Kester was born in 1870, some 30 miles north of Columbus at Delaware, Ohio. He was the younger of two sons raised by Franklin "Frank" Cooley and Harriet Kester. His father was traveling salesman, and mother an art teacher who in 1882 helped found the Cleveland School of Art. Kester was educated by home tutors and at private schools where he excelled in the dramatic arts. His first success came in January 1892 with Countess Roudine, which premiered in Philadelphia at the Chestnut Street Theatre and opened a week later at the Union Square Theatre in New York City. Countess Roudine was a collaborative effort written with the actress Minnie Maddern Fiske. In 1896 his adaptation of Edward Bulwer-Lytton's Eugene Aram was produced by Walker Whiteside's company and in 1902 with George Middleton adapted the George W. Cable Southern romance The Cavalier that was staged at the Criterion Theatre with Julia Marlowe. Actress Annie Russell produced and starred in his 1906 Quaker tale Friend Hannah, written with the help of his brother, Vaughan. Kester worked on nearly 30 plays over his career. His most successful Broadway effort was probably The Woman of Bronze, which ran for 252 performances between September 1920 and April 1921 at Manhattan's Frazee Theatre. He also authored a number of books, with His Own Country most likely the more popular. Described as shy and diffident, Kester preferred country life to that of the city. In 1902, with his brother, he purchased and renovated Woodlawn Plantation in Northern Virginia. Five years later the two acquired nearby Gunston Hall, where Vaughan Kester died in 1911. A few years later Kester and his mother relocated to Belmont, an estate near Alexandria, Virginia, which is today part of the campus of St. Stephen's & St. Agnes School. Kester spent his final years at Lake Mohegan, a small community near Peekskill, New York. He died there in 1933 at the age of 62, a victim of thrombosis. At the time the closest surviving member of his family was the mezzo-soprano opera singer Florence Wickham, a cousin. He is buried in the graveyard at Pohick Church, once the parish church of Gunston Hall, as is his mother; at one time he had served as a member of the church vestry.
Kester spoke of his novel His Own Country in the aftermath of World War I:
The Race problem is always with us, and as my story deals in a serious way with its more serious aspects, I do not think it can be untimely. New phases of this great problem come up from day to day – but the problem itself is as old as history – very likely it will remain a problem to the end of history. Racial differences and the prejudices resulting from them have always confronted practical statesmen.
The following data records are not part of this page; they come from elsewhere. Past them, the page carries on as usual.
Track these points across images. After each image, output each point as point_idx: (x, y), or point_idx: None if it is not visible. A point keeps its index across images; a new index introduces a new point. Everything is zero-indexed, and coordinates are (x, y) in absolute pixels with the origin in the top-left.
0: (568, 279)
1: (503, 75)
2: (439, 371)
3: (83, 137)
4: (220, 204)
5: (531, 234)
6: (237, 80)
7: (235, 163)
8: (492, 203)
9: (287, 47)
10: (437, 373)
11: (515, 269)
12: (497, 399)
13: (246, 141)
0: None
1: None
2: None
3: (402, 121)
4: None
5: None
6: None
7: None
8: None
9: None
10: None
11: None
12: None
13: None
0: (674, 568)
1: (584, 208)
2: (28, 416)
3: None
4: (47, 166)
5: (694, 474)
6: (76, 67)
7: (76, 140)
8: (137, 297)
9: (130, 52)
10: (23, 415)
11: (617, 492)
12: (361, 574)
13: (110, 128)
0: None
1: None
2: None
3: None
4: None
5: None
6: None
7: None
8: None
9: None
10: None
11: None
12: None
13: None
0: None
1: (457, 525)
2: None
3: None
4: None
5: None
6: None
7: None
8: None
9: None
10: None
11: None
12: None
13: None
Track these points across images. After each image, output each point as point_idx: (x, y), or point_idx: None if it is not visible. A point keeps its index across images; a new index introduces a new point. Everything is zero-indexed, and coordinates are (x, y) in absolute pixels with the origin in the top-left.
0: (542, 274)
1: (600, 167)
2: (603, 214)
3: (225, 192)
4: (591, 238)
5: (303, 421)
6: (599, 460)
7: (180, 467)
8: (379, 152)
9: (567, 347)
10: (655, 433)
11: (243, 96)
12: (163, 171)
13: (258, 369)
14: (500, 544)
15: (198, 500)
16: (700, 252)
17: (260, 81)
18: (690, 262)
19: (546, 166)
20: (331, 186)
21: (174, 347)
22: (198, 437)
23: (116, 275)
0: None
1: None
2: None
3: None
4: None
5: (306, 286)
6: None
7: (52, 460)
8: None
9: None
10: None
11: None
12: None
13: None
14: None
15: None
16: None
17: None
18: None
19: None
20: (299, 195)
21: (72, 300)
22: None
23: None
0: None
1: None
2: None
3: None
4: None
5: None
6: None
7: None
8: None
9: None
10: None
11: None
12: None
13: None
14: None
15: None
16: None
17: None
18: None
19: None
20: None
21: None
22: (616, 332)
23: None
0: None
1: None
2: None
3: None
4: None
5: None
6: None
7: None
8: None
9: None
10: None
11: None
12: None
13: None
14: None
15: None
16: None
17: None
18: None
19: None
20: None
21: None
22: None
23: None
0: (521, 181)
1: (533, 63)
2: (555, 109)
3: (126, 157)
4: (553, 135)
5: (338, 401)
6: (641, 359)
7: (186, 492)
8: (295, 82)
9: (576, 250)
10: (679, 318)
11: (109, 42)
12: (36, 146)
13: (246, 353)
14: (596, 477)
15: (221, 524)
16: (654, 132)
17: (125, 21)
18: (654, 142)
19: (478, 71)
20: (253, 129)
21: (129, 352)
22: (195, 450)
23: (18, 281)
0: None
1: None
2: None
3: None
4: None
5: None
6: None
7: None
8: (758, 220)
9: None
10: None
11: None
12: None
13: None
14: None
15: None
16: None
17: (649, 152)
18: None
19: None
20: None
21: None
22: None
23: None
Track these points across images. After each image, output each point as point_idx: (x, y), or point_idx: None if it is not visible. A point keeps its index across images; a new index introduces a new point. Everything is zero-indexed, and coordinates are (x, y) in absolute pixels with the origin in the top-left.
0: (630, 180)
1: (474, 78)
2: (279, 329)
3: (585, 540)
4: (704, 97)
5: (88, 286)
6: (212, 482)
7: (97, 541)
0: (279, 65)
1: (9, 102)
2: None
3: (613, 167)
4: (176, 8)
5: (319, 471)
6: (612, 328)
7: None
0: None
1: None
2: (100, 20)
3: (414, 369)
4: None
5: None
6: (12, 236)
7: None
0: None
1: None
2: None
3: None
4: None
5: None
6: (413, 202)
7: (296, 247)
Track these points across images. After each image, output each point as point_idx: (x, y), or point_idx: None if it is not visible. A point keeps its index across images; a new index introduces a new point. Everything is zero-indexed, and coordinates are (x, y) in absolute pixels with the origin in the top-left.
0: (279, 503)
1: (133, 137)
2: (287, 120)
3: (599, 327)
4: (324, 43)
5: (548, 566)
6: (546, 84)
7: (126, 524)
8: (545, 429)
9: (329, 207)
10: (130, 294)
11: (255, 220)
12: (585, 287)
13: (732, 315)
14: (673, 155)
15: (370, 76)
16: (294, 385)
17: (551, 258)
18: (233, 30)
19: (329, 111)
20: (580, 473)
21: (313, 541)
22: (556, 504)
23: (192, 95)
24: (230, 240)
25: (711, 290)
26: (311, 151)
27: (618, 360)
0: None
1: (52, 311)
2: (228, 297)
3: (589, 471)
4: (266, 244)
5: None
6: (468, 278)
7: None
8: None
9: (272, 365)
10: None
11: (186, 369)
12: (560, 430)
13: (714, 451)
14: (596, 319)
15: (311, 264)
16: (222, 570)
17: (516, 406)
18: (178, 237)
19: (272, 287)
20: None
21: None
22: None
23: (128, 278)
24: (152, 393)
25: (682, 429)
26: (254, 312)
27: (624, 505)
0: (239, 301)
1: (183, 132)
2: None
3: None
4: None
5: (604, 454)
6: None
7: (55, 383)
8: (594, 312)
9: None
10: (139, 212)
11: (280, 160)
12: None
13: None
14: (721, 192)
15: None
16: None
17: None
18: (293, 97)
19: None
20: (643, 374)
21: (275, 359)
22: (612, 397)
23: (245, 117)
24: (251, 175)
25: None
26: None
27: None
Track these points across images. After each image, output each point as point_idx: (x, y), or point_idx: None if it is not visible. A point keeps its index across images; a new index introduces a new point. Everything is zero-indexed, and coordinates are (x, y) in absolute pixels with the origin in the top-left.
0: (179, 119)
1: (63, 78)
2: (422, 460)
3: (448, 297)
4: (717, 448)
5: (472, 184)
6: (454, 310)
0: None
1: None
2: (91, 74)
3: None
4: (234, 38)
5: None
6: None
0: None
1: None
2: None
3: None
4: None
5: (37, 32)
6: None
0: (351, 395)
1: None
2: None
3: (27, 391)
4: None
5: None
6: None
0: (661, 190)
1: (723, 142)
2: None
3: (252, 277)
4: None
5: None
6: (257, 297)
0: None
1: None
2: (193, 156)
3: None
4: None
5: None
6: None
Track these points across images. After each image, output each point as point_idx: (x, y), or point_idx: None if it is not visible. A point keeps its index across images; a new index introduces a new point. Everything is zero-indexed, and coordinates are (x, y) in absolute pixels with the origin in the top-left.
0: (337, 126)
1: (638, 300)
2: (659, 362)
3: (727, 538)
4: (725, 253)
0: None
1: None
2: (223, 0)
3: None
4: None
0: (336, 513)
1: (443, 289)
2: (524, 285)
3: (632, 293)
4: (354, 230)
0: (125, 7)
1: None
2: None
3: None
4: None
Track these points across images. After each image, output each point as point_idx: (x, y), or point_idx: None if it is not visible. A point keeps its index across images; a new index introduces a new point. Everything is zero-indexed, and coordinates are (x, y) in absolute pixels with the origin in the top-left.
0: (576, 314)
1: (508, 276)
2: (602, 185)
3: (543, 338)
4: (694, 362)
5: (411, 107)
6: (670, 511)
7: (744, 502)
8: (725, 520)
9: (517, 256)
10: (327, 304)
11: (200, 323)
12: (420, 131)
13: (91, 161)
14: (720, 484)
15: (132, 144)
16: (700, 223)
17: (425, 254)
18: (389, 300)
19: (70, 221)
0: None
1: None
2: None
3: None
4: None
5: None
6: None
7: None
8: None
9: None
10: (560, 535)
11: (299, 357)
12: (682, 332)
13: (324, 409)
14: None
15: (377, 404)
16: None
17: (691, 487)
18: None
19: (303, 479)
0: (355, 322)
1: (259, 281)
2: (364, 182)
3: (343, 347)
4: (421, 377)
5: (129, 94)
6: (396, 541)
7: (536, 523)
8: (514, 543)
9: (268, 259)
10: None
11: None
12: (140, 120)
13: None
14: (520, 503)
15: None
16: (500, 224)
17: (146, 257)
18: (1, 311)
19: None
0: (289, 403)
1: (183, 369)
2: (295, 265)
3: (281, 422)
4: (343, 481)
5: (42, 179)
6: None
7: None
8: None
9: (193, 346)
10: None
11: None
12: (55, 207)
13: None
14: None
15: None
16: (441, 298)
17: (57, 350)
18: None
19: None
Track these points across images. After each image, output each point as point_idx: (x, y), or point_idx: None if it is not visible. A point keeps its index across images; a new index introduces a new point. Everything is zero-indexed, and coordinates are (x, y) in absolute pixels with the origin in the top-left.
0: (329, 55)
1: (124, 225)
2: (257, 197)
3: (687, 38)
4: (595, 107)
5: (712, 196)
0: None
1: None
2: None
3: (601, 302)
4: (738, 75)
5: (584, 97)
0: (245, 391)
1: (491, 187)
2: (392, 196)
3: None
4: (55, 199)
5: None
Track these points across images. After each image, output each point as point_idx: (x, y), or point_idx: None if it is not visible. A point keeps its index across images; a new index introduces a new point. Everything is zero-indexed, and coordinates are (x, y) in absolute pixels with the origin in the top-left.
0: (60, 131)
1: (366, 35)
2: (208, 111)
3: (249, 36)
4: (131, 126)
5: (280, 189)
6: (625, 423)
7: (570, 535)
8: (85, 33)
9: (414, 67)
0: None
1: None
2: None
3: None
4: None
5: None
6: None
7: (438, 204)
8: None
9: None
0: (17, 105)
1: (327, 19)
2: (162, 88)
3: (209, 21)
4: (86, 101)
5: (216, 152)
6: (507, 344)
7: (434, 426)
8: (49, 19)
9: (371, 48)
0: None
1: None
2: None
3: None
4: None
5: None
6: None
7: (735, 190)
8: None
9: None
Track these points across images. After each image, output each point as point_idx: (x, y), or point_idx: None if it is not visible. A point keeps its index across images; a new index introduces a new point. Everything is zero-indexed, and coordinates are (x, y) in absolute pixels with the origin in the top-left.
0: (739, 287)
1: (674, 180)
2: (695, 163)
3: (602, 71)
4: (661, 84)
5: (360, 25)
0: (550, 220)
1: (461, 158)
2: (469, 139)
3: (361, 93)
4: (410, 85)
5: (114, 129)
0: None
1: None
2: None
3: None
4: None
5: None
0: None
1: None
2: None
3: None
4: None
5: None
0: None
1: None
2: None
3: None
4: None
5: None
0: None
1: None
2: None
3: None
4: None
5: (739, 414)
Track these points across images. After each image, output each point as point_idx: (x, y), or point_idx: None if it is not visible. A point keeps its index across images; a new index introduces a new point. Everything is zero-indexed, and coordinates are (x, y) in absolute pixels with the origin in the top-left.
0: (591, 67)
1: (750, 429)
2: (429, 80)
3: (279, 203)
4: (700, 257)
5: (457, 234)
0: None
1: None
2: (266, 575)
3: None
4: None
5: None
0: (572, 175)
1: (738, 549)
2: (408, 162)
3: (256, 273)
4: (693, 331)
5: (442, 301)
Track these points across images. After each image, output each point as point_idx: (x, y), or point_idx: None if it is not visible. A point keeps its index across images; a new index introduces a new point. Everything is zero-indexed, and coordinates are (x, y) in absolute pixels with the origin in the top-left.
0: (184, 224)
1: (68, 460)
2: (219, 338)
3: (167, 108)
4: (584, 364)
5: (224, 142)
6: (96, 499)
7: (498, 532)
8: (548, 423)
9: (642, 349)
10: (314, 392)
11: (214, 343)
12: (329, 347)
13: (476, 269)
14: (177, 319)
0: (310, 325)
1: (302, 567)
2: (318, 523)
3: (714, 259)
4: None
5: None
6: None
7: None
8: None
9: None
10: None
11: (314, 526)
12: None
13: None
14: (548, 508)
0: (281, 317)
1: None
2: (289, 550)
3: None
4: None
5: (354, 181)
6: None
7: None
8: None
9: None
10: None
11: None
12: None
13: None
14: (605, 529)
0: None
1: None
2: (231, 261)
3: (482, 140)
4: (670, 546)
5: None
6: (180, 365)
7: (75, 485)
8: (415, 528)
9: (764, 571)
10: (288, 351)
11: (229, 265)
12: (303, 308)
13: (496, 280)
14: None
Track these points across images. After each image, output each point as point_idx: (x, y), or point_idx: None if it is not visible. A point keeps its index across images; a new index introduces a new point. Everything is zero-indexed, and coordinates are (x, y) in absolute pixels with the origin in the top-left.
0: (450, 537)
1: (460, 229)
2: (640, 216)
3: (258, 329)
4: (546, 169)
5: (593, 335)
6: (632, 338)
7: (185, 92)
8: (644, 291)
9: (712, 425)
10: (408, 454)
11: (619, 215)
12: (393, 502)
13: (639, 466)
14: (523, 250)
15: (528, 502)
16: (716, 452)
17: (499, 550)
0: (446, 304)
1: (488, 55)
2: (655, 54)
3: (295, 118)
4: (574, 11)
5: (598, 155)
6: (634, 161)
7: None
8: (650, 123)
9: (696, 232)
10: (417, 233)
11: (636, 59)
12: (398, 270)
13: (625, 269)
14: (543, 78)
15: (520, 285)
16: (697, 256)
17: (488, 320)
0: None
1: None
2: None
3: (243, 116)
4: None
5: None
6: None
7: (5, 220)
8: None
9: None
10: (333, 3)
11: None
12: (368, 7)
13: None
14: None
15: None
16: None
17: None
The old method of dealing with them was by conquest, subjugation, or extermination. Such methods are now obsolete. Better ones must be found. Understanding must precede intelligent action along any lines, and my reason – perhaps I would better say my justification – for writing His Own Country has been my hope and belief that it would bring some little considered phases of this menacing and mighty problem more clearly before the minds of readers who live remote from it, yet whose consent is necessary, as it should be in a democracy, to any adjustment of settlement of living conditions where the races are existing side by side.
"Home"
I want to go home To the dull old town With the shaded streets And the open square And the hill And the flats And the house I love And the paths I know - I want to go home. If I can't go back To the happy days, Yet I can live Where their shadows lie, Under the trees And over the grass - I want to be there Where the joy was once. Oh, I want to go home, I want to go home.